> _How to complete this task_
A picture-free, exact transcript of the entries below is required.

> _Material for the task_
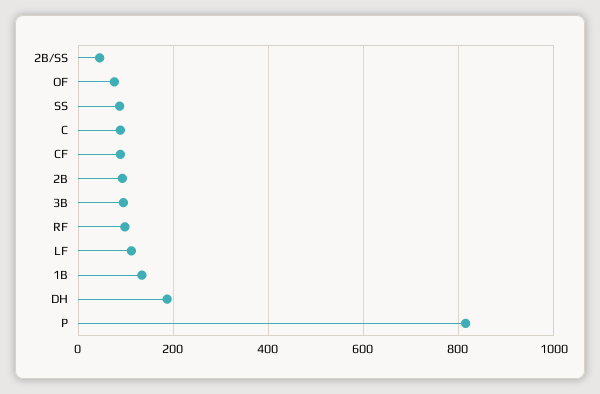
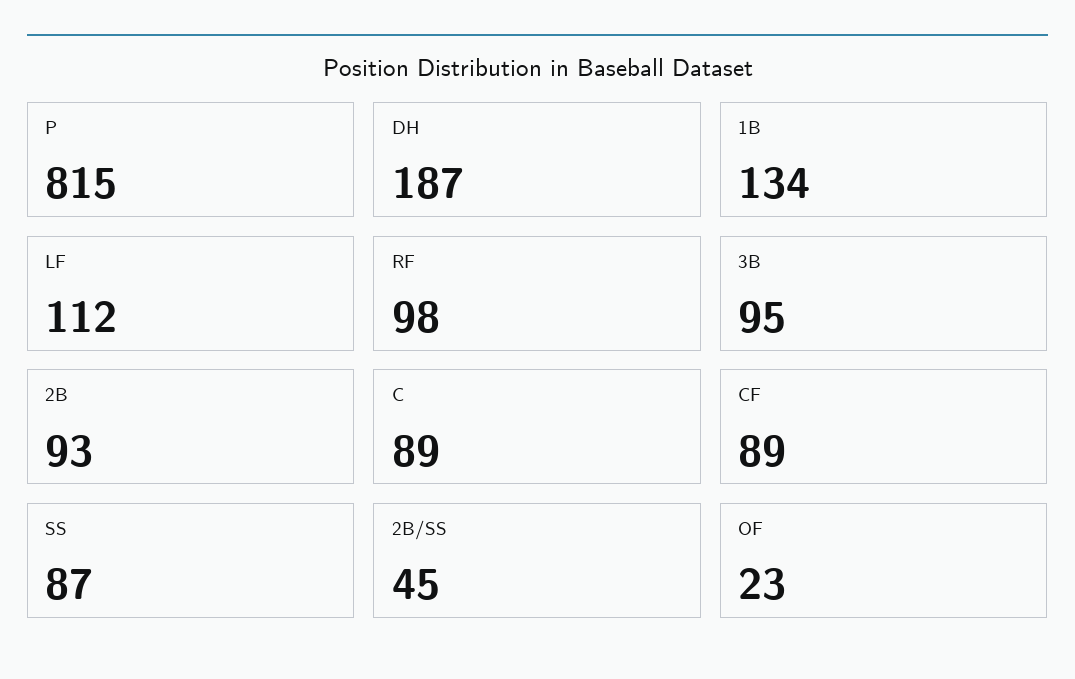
  {
    "2B/SS": 45,
-   "OF": 80,
+   "OF": 23,
    "SS": 87,
    "C": 89,
    "CF": 89,
    "2B": 93,
    "3B": 95,
    "RF": 98,
    "LF": 112,
    "1B": 134,
    "DH": 187,
    "P": 815
  }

> _Result_
  {
    "2B/SS": 45,
-   "OF": 80,
+   "OF": 23,
    "SS": 87,
    "C": 89,
    "CF": 89,
    "2B": 93,
    "3B": 95,
    "RF": 98,
    "LF": 112,
    "1B": 134,
    "DH": 187,
    "P": 815
  }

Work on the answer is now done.